The organizers will be hoping next year's event passes off without controversy following several scandals in recent years.
The 2020 award was in recognition of Sharansky’s “extraordinary lifelong struggle for human rights, political freedom and his service to the Jewish people and the State of Israel,” the foundation said. Sharansky served as chairman of the Jewish Agency for nine years, stepping down in August 2018. Before that he served as a Knesset member and minister in four Israeli governments.

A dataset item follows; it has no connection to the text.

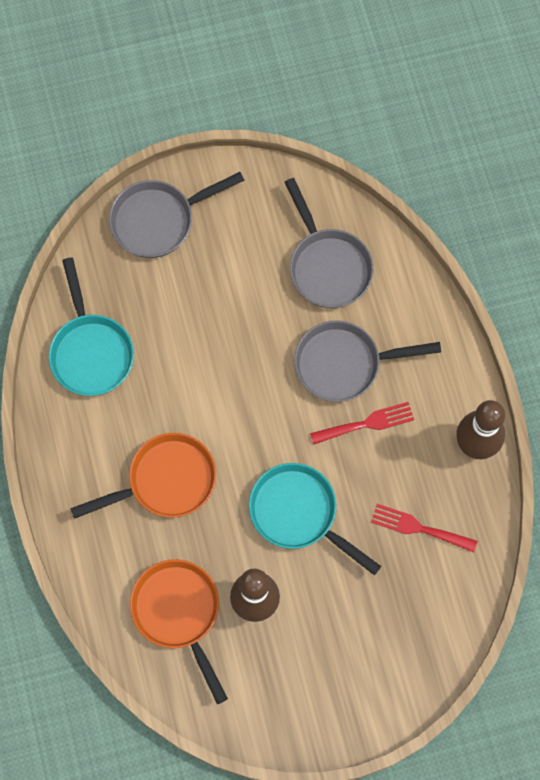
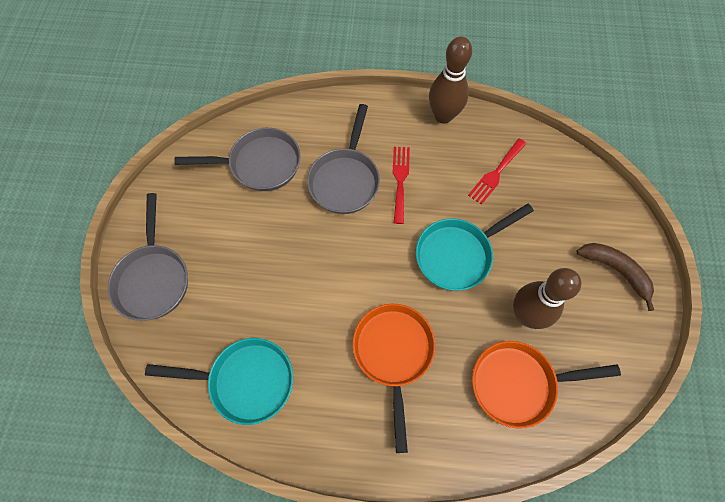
camera: 70 degrees left, 5 degrees down
(343, 689) = (615, 270): none -> brown banana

Sharansky is the first recipient of the prize to live in Israel. As Agency chairman, he served as a member of the selection committee. After he left the post last year, he was appointed chairman of the foundation’s advisory board. He recused himself from the process once he learned he had been short-listed. Representatives of the foundation said the advisory board is not involved in selecting the candidates.
Natan Sharansky shaking hands with Ariel Sharon after arriving at Ben-Gurion Airport from Moscow in February 1986.Nati Hernik / GPO
Responding to the announcement, Sharansky said: “Having been raised as an assimilated Jew in the Soviet Union, I discovered my Jewish identity and belonging to the Jewish people thanks to Israel. This connection to Israel gave me and other refuseniks the strength to fight for the rights of Jews as well as other people whose essential freedoms had been denied.
“Today, when anti-Semitism is on the rise, both from the political left and from the right, the unity of the Jewish people is very important,” he added. “We need to unite and combat the scourge of anti-Semitism and efforts to delegitimize Israel together, as one people. I intend to speak about this as the Genesis Prize laureate.”
Born in Donetsk in 1948, Sharansky was sentenced to 13 years in prison in 1977 after the Soviet authorities found him guilty of collaborating with the CIA. After serving nine years in prison, he was released on February 11, 1986, arriving in Jerusalem the very same day after emigrating to Israel.